§ PROVIDED ENTRIES
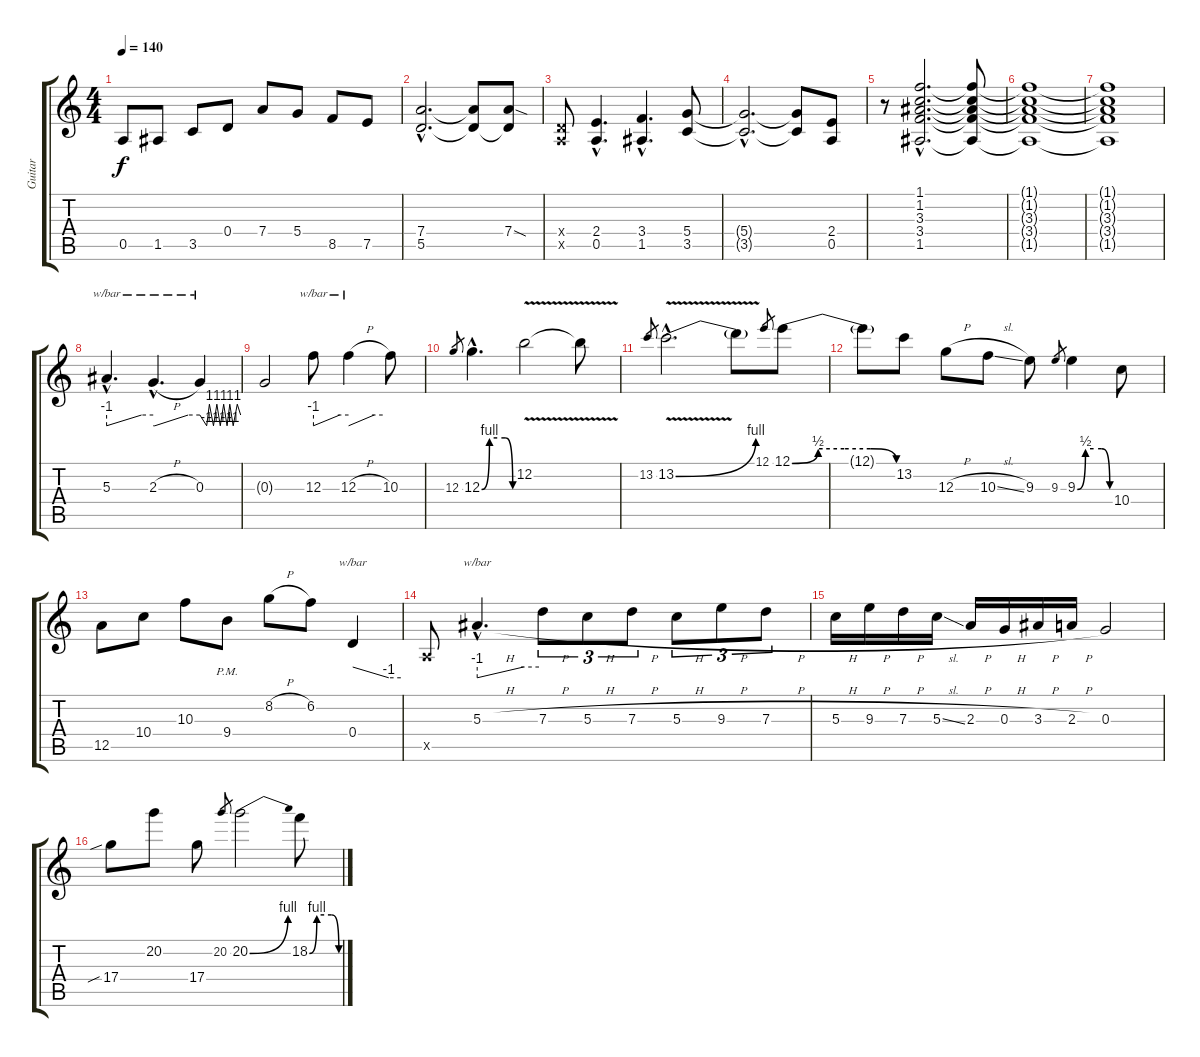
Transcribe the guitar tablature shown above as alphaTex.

\track ("Guitar" "Guitar") {instrument distortionguitar}
\staff {score tabs}
\tuning (E4 B3 G3 D3 A2 E2) {hide}
\ts (4 4)
\tempo 140
\clef g2
\ks c
0.5.8{dy f} 1.5.8 3.5.8 0.4.8 7.4.8 5.4.8 8.5.8 7.5.8 |
(7.4{hac} 5.5{hac}).2{d} (7.4{t} 5.5{t}).8 (7.4{sod} 5.5{t}).8 |
(0.4{x} 0.5{x}).8 (2.4{hac} 0.5{hac}).4{d} (3.4{hac} 1.5{hac}).4{d} (5.4 3.5).8 |
(5.4{hac t} 3.5{hac t}).2{d} (5.4{t} 3.5{t}).8 (2.4 0.5).8 |
r.8 (1.1{hac} 1.2{hac} 3.3{hac} 3.4{hac} 1.5{hac}).2{d} (1.1{t} 1.2{t} 3.3{t} 3.4{t} 1.5{t}).8 |
(1.1{t} 1.2{t} 3.3{t} 3.4{t} 1.5{t}).1 |
(1.1{t} 1.2{t} 3.3{t} 3.4{t} 1.5{t}).1 |
5.3{hac}.4{d tbe (custom default 0 -4 45 0 60 0)} 2.3{h hac}.4{d tbe (custom default 0 -4 2 -4 45 0 60 0)} 0.3.4{tbe (custom default 0 0 10 -4 14 4 20 -4 25 4 30 -4 35 4 40 -4 44 4 49 -4 55 4 60 0)} |
0.3{t}.2 12.3.8{tbe (custom default 0 -4 45 0 60 0)} 12.3{h}.4{tbe (custom default 0 -4 45 0 60 0)} 10.3.8 |
12.3.8{gr} 12.3{be (custom 0 0 15 4 30 4 45 4 60 0) hac}.4{d} 12.2{v}.2 12.2{t}.8 |
13.2.8{gr} 13.2{be (bend 0 0 60 4) v hac}.2{d} 13.2{t}.8 12.1.8{gr} 12.1{be (custom 0 0 15 2 30 2 45 2 60 0)}.8 |
12.1{t}.8 13.2.8 12.3{h}.8 10.3{sl}.8 9.3.8 9.3.8{gr} 9.3{be (custom 0 0 15 2 30 2 45 2 60 0)}.4 10.4.8 |
12.5.8 10.4.8 10.3.8 9.4{pm}.8 8.2{h}.8 6.2.8 0.4.4{tbe (custom default 0 0 45 -4 60 -4)} |
0.5{x}.8 5.3{h hac}.4{d tbe (custom default 0 -4 45 0 60 0)} 7.3{h}.8{tu (3 2)} 5.3{h}.8{tu (3 2)} 7.3{h}.8{tu (3 2)} 5.3{h}.8{tu (3 2)} 9.3{h}.8{tu (3 2)} 7.3{h}.8{tu (3 2)} |
5.3{h}.16 9.3{h}.16 7.3{h}.16 5.3{sl}.16 2.3{h}.16 0.3{h}.16 3.3{h}.16 2.3{h}.16 0.3.2 |
17.4{sib}.8 20.2.8 17.4.8 20.2.8{gr} 20.2{be (bend 0 0 60 4)}.2 18.2{be (custom 0 0 15 4 30 4 45 4 60 0)}.8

§ SHORT EXERCISE
From the listing above, copy out each line that contains the string "custom". Treat uppercase and lowercase letters as distinct.

§ TASK RESULT
5.3{hac}.4{d tbe (custom default 0 -4 45 0 60 0)} 2.3{h hac}.4{d tbe (custom default 0 -4 2 -4 45 0 60 0)} 0.3.4{tbe (custom default 0 0 10 -4 14 4 20 -4 25 4 30 -4 35 4 40 -4 44 4 49 -4 55 4 60 0)} |
0.3{t}.2 12.3.8{tbe (custom default 0 -4 45 0 60 0)} 12.3{h}.4{tbe (custom default 0 -4 45 0 60 0)} 10.3.8 |
12.3.8{gr} 12.3{be (custom 0 0 15 4 30 4 45 4 60 0) hac}.4{d} 12.2{v}.2 12.2{t}.8 |
13.2.8{gr} 13.2{be (bend 0 0 60 4) v hac}.2{d} 13.2{t}.8 12.1.8{gr} 12.1{be (custom 0 0 15 2 30 2 45 2 60 0)}.8 |
12.1{t}.8 13.2.8 12.3{h}.8 10.3{sl}.8 9.3.8 9.3.8{gr} 9.3{be (custom 0 0 15 2 30 2 45 2 60 0)}.4 10.4.8 |
12.5.8 10.4.8 10.3.8 9.4{pm}.8 8.2{h}.8 6.2.8 0.4.4{tbe (custom default 0 0 45 -4 60 -4)} |
0.5{x}.8 5.3{h hac}.4{d tbe (custom default 0 -4 45 0 60 0)} 7.3{h}.8{tu (3 2)} 5.3{h}.8{tu (3 2)} 7.3{h}.8{tu (3 2)} 5.3{h}.8{tu (3 2)} 9.3{h}.8{tu (3 2)} 7.3{h}.8{tu (3 2)} |
17.4{sib}.8 20.2.8 17.4.8 20.2.8{gr} 20.2{be (bend 0 0 60 4)}.2 18.2{be (custom 0 0 15 4 30 4 45 4 60 0)}.8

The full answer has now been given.